Fall Pumpkin Pie
Try out this classic fall favorite in a tasty tribute to the Lone Star State!
This recipe contains eggs, eggs, pumpkin, sugar, ground cinnamon, ginger (ground), salt, molasses, milk (evaporated), pie crust
6 - 8 Servings
Prep time: 20 min
Cook time: 1 hr
- 2 eggs
- 1 egg white
- 1 can(s) 15oz. canned pumpkin
- 1 cup(s) sugar
- 1/2 tsp. ground cinnamon
- 1/2 tsp. ground ginger
- 1/2 tsp. salt
- 1 tbsp. molasses
- 3/4 cup(s) evaporated milk
- 2 whole 9 inch unbaked pie crusts
- 1. Preheat oven to 425°F. Lina a 9-inch pie plate with one pie pastry; set aside.

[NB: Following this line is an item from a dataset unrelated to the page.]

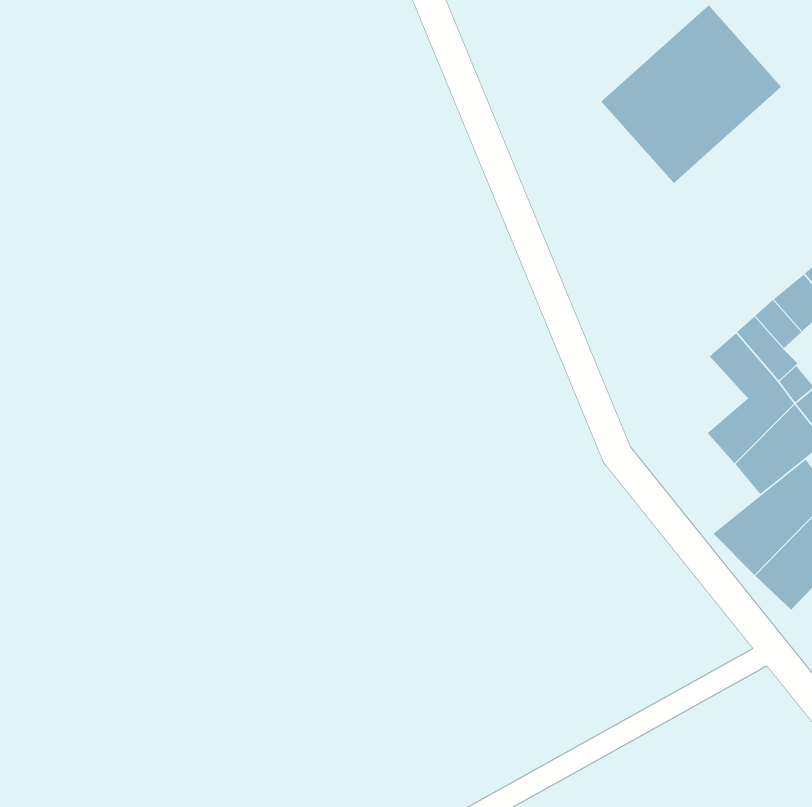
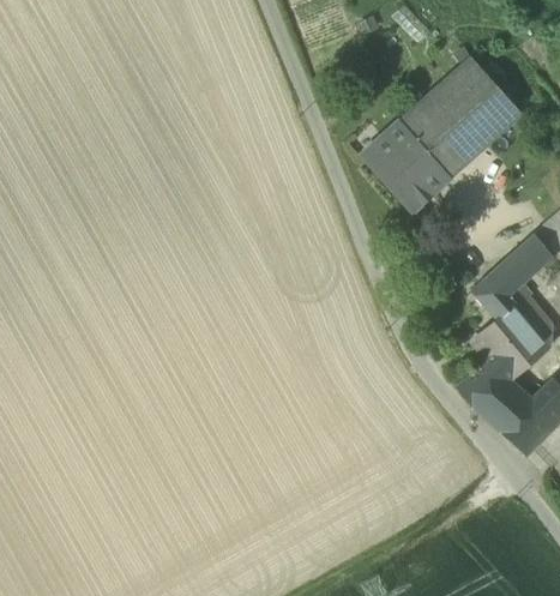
building: none -> [365,122,451,210]
building: none -> [458,361,506,407]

- 2. Lightly beat eggs in a medium bowl. Add pumpkin, sugar, spices and molasses; blend thoroughly. Add milk; stir to blend. Pour onto pie crust. Bake 45 to 55 minutes, or until set.

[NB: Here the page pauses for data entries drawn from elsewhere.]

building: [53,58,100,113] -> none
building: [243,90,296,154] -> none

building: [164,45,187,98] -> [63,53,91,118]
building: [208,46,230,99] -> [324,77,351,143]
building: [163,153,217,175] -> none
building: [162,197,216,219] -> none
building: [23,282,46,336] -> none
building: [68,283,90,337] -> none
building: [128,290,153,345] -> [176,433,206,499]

- 3. To make pastry shapes:
Roll out second pastry on floured surface. Using leaf-shaped cookie cutter, cut out shapes, gently place on baking sheet. Brush with egg white; bake at 425°F 10 to 12 minutes or until golden brown. Arrange on top of baked, cooled pie.